Each student had been assigned to read a portion of one of my first two books: Natural Histories or Ghost Birds and ask questions about what they had read. Plus we chatted a bit about my upcoming book Ephemeral by Nature to be published next year by UT Press.
Topics we visited were some of my favorite parts of my first book including bald eagles, Osage oranges, pawpaws, cicada eating on live TV and—a preview of coming attractions—the red pandas that will be featured in my upcoming book.
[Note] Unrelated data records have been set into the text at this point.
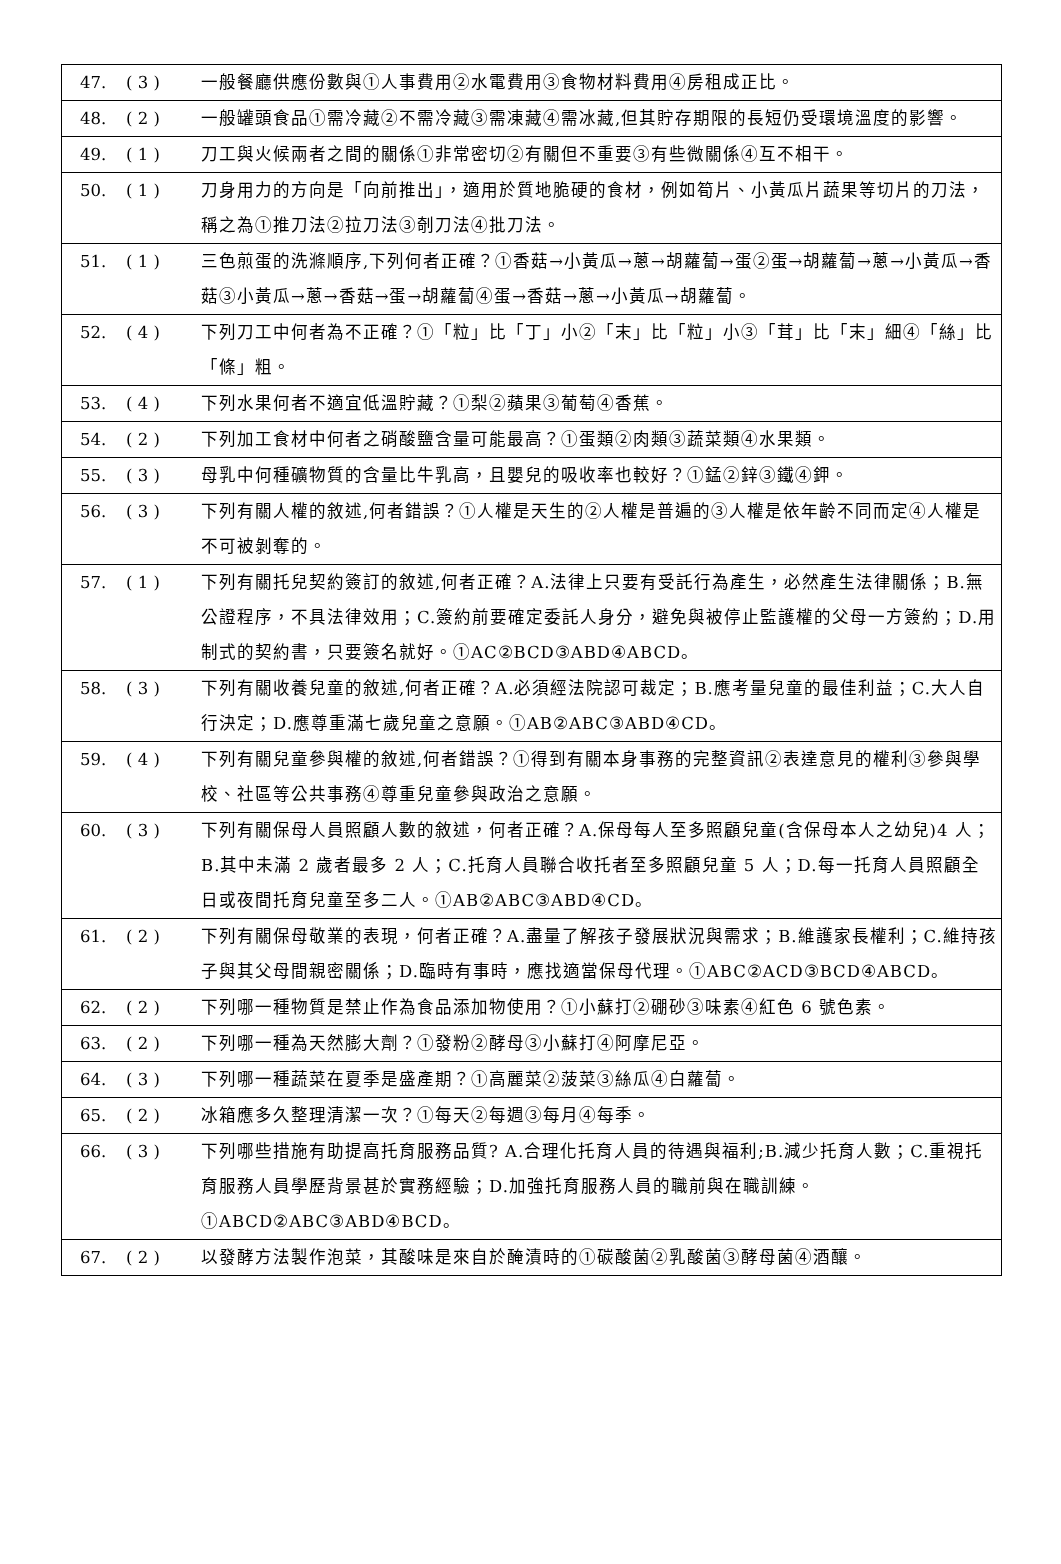| 47. | ( 3 ) | 一般餐廳供應份數與①人事費用②水電費用③食物材料費用④房租成正比。 |
| 48. | ( 2 ) | 一般罐頭食品①需冷藏②不需冷藏③需凍藏④需冰藏,但其貯存期限的長短仍受環境溫度的影響。 |
| 49. | ( 1 ) | 刀工與火候兩者之間的關係①非常密切②有關但不重要③有些微關係④互不相干。 |
| 50. | ( 1 ) | 刀身用力的方向是「向前推出」，適用於質地脆硬的食材，例如筍片、小黃瓜片蔬果等切片的刀法，稱之為①推刀法②拉刀法③剞刀法④批刀法。 |
| 51. | ( 1 ) | 三色煎蛋的洗滌順序,下列何者正確？①香菇→小黃瓜→蔥→胡蘿蔔→蛋②蛋→胡蘿蔔→蔥→小黃瓜→香菇③小黃瓜→蔥→香菇→蛋→胡蘿蔔④蛋→香菇→蔥→小黃瓜→胡蘿蔔。 |
| 52. | ( 4 ) | 下列刀工中何者為不正確？①「粒」比「丁」小②「末」比「粒」小③「茸」比「末」細④「絲」比「條」粗。 |
| 53. | ( 4 ) | 下列水果何者不適宜低溫貯藏？①梨②蘋果③葡萄④香蕉。 |
| 54. | ( 2 ) | 下列加工食材中何者之硝酸鹽含量可能最高？①蛋類②肉類③蔬菜類④水果類。 |
| 55. | ( 3 ) | 母乳中何種礦物質的含量比牛乳高，且嬰兒的吸收率也較好？①錳②鋅③鐵④鉀。 |
| 56. | ( 3 ) | 下列有關人權的敘述,何者錯誤？①人權是天生的②人權是普遍的③人權是依年齡不同而定④人權是不可被剝奪的。 |
| 57. | ( 1 ) | 下列有關托兒契約簽訂的敘述,何者正確？A.法律上只要有受託行為產生，必然產生法律關係；B.無公證程序，不具法律效用；C.簽約前要確定委託人身分，避免與被停止監護權的父母一方簽約；D.用制式的契約書，只要簽名就好。①AC②BCD③ABD④ABCD。 |
| 58. | ( 3 ) | 下列有關收養兒童的敘述,何者正確？A.必須經法院認可裁定；B.應考量兒童的最佳利益；C.大人自行決定；D.應尊重滿七歲兒童之意願。①AB②ABC③ABD④CD。 |
| 59. | ( 4 ) | 下列有關兒童參與權的敘述,何者錯誤？①得到有關本身事務的完整資訊②表達意見的權利③參與學校、社區等公共事務④尊重兒童參與政治之意願。 |
| 60. | ( 3 ) | 下列有關保母人員照顧人數的敘述，何者正確？A.保母每人至多照顧兒童(含保母本人之幼兒)4 人；B.其中未滿 2 歲者最多 2 人；C.托育人員聯合收托者至多照顧兒童 5 人；D.每一托育人員照顧全日或夜間托育兒童至多二人。①AB②ABC③ABD④CD。 |
| 61. | ( 2 ) | 下列有關保母敬業的表現，何者正確？A.盡量了解孩子發展狀況與需求；B.維護家長權利；C.維持孩子與其父母間親密關係；D.臨時有事時，應找適當保母代理。①ABC②ACD③BCD④ABCD。 |
| 62. | ( 2 ) | 下列哪一種物質是禁止作為食品添加物使用？①小蘇打②硼砂③味素④紅色 6 號色素。 |
| 63. | ( 2 ) | 下列哪一種為天然膨大劑？①發粉②酵母③小蘇打④阿摩尼亞。 |
| 64. | ( 3 ) | 下列哪一種蔬菜在夏季是盛產期？①高麗菜②菠菜③絲瓜④白蘿蔔。 |
| 65. | ( 2 ) | 冰箱應多久整理清潔一次？①每天②每週③每月④每季。 |
| 66. | ( 3 ) | 下列哪些措施有助提高托育服務品質? A.合理化托育人員的待遇與福利;B.減少托育人數；C.重視托育服務人員學歷背景甚於實務經驗；D.加強托育服務人員的職前與在職訓練。①ABCD②ABC③ABD④BCD。 |
| 67. | ( 2 ) | 以發酵方法製作泡菜，其酸味是來自於醃漬時的①碳酸菌②乳酸菌③酵母菌④酒釀。 |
Ian asked me a question and I grappled with coming up with a concise answer: The difference between a poison and venom? Concisely, venom is a type of poison. Animals like bees, wasps, spiders, snakes, jellyfish produce venom, a poisonous substance that can be lethal to their prey and some venom can be lethal to humans. I am allergic to wasp venom. A good sting sends me to the doctor. A rattlesnake is venomous but not poisonous. Once you remove the head, we can eat them, but I'm not sure I would. The Japanese have a penchant for eating puffer fish, once its toxin glands are CAREFULLY removed. To humans, its tetrodotoxin is deadly, up to 1,200 times more poisonous than cyanide. There is enough toxin in one puffer fish to kill 30 adult humans. Scary. Some plants like belladonna also produce toxins that are poisonous.
What to avoid! In this country annually, 58 people are killed by bees, wasps, and hornets, mostly due to anaphylactic shock after a sting; 28 are killed by dogs; 20 are killed by cows; 7 by spiders; 5.5 die from rattlesnake bites.
Class, just be careful out there and avoid all things toxic, venomous and poisonous, and no puffer fish! And if you see an ivory-billed woodpecker, let me know.